Fiz todo esse rodeio para dizer que eu me identifico bastante com o protagonista de Cider no yô ni kotoba ga wakiagaru. Cherry (Somegorô Ichikawa) é um menino tímido, que adora escrever haicais e trabalha em uma espécie de creche para idosos, que fica em um movimentado shopping. Enquanto não está trabalhando ou escrevendo, ele passa o tempo com seus amigos ou arrumando as coisas em seu quarto, contando os dias para uma mudança de cidade que deve acontecer em breve.

Por um acidente típico de filmes, o caminho de Cherry acaba se cruzando com o de Smile (Hana Sugisaki), uma menina que é uma espécie de influencer digital, mas que parou de sorrir quando a adolescência a fez ficar consciente de sua característica física mais marcante: os dentes proeminentes da frente, no melhor estilo Mônica. E, juntos, os dois assumem uma espécie de missão: ajudar um dos idosos do lugar, Fujiyama (Kôichi Yamadera), a ouvir novamente seu disco favorito, cuja única cópia restante está desaparecida.

De maneira geral, Cider no yô ni kotoba ga wakiagaru não se preocupa muito com ser plausível quanto aos acontecimentos da trama, que vão se encaixando muito bem à medida que a história caminha em uma direção bastante óbvia. Ao mesmo tempo, a realidade pode ser tão absurda ou repleta de coincidências que isso não chega a incomodar, não dessa vez. Afinal, mais importante do que o que está efetivamente acontecendo na tela é o que aquilo realmente quer dizer.

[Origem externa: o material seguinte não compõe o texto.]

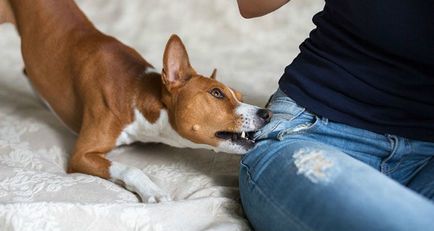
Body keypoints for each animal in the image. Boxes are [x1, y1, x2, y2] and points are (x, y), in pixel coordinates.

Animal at [0, 0, 272, 202]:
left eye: (239, 96)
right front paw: (154, 191)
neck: (135, 92)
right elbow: (130, 168)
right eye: (216, 93)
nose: (267, 114)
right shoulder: (81, 154)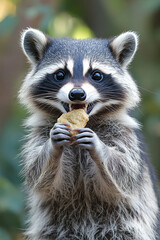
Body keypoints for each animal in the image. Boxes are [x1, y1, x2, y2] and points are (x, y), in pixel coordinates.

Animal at [19, 28, 159, 240]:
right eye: (60, 74)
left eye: (96, 75)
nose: (77, 94)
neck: (90, 119)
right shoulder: (39, 132)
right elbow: (40, 175)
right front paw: (52, 146)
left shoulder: (125, 135)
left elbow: (124, 174)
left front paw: (100, 148)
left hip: (125, 228)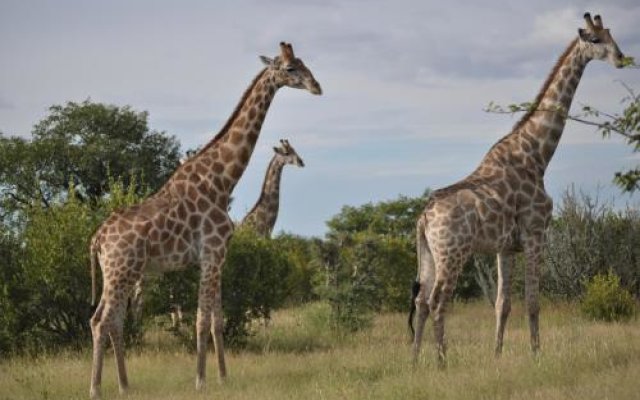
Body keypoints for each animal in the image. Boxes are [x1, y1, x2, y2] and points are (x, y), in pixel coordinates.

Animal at [87, 42, 322, 398]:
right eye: (290, 68)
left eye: (304, 63)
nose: (317, 87)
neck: (222, 181)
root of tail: (98, 238)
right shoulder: (210, 254)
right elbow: (200, 319)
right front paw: (200, 380)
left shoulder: (218, 258)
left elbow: (217, 320)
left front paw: (223, 377)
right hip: (121, 271)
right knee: (103, 321)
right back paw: (96, 389)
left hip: (120, 273)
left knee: (107, 319)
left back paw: (125, 385)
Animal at [410, 11, 624, 362]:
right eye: (595, 39)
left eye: (611, 34)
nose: (621, 58)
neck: (537, 155)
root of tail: (423, 217)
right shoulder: (536, 234)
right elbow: (533, 303)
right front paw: (537, 355)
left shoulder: (505, 247)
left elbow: (503, 304)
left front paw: (497, 355)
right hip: (452, 253)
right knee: (439, 301)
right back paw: (442, 362)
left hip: (428, 253)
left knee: (422, 301)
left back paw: (415, 361)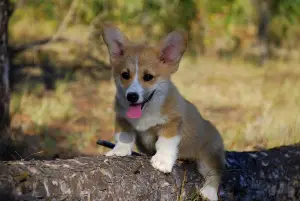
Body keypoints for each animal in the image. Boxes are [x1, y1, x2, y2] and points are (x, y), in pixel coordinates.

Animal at [102, 24, 224, 200]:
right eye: (125, 75)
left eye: (148, 77)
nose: (131, 96)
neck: (146, 109)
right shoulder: (122, 119)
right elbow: (124, 136)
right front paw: (119, 151)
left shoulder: (172, 123)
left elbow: (165, 143)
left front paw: (162, 161)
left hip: (209, 154)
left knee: (215, 173)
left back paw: (209, 192)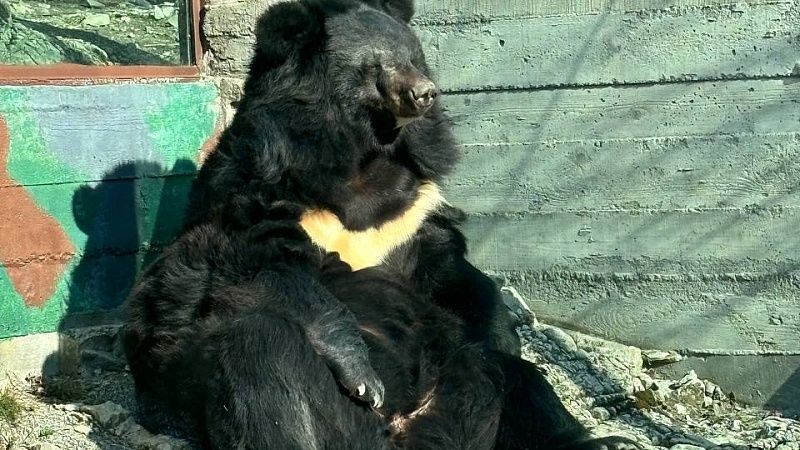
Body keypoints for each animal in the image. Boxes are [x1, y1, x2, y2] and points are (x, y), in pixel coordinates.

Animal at [124, 0, 641, 448]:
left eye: (415, 56)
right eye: (376, 65)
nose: (425, 93)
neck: (361, 158)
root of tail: (410, 431)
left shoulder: (412, 209)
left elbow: (453, 269)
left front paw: (506, 331)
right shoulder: (254, 194)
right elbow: (258, 271)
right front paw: (361, 373)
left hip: (460, 377)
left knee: (517, 378)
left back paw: (603, 441)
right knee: (262, 351)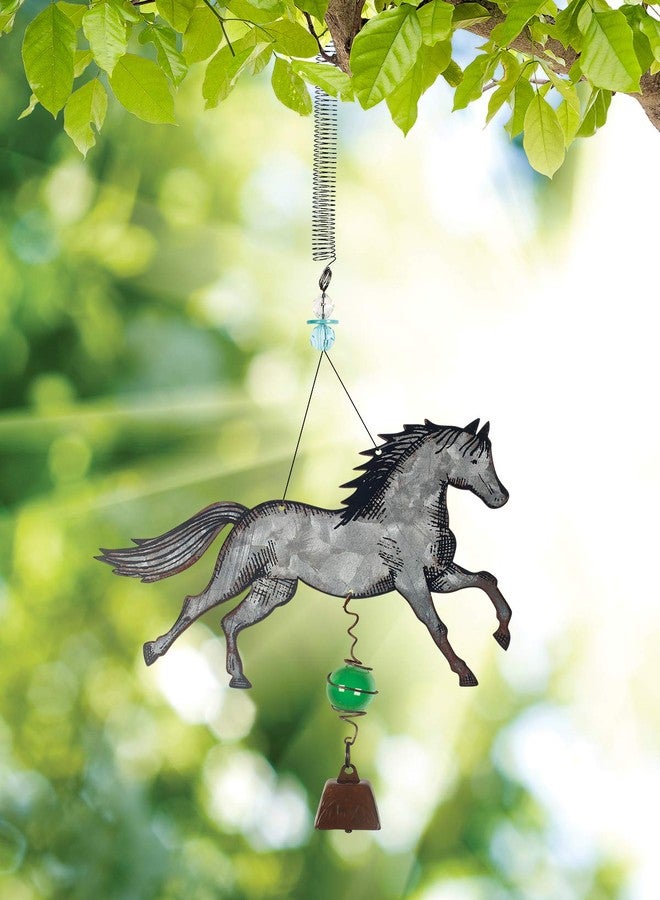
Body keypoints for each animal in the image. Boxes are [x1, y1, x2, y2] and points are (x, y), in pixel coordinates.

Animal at [97, 418, 510, 688]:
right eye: (475, 459)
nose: (501, 497)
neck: (404, 515)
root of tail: (244, 515)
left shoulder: (440, 575)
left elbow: (487, 580)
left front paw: (502, 636)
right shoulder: (411, 583)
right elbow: (437, 625)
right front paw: (466, 674)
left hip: (274, 589)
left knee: (231, 621)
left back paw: (239, 678)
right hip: (236, 573)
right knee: (195, 604)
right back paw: (153, 651)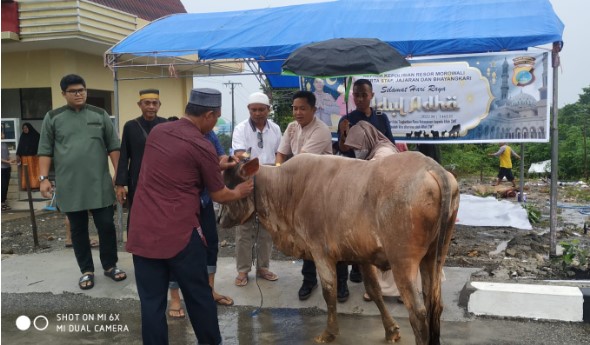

Ao explorar os motivos pelos quais um homem idoso ficou obcecado por um disco de vinil, os dois protagonistas descobrem algo mais profundo do que um velho cheio de maneirismos. Além disso, em meio a esta interação crescente, eles precisam lidar com novos sentimentos e toda a insegurança derivada disso. Ele é muito tímido, mas joga sua expressividade nos poemas (e tem o agravante de que irá se mudar em breve). Ela está muito consciente de si mesma e de sua aparência, tendo dificuldade de perceber o que acontece ao seu redor.

Com isso, esta história dirigida por Kyohei Ishiguro e escrita por Dai Satô é o típico romance do começo de adolescência, aquele que muitos de nós gostaríamos de ter vivido. O momento bastante específico da vida dos personagens é respeitado (tecnicamente, eles têm entre 16 e 17 anos, mas parecem até mais novos que isso) e o mundo parece ressoar a energia que eles têm dentro de si, por mais que eles tenham certa dificuldade em expressá-la.

Visualmente, tudo em Cider no yô ni kotoba ga wakiagaru é muito colorido, vibrante e até exagerado, ao mesmo tempo que traz cenários estranhamente realistas – o shopping, inclusive, é muito parecido com um que eu conheço –, também contando sua história por meio da arquitetura e do uso dos espaços. Com isso, a produção consegue transmitir tanto a juventude (ou a distância dela) quanto as alegrias do verão (e seu caráter inevitavelmente passageiro).

Aliás, é por meio desse estranho equilíbrio e do cuidadoso trabalho com dicotomias que a produção se sustenta bem apesar dos clichês. Os protagonistas, por exemplo, não são exatamente opostos, mas são diferentes o bastante para enxergar algo de especial justamente naquilo que o outro está tentando esconder sobre si mesmo. E é isso o que torna a inesperada aproximação dos dois crível.

Tão doce quanto o permitido, Cider no yô ni kotoba ga wakiagaru passa rápido e levemente, aquecendo corações e alegrando velhos espíritos, como o meu, que não se cansam de ver novos amores surgindo.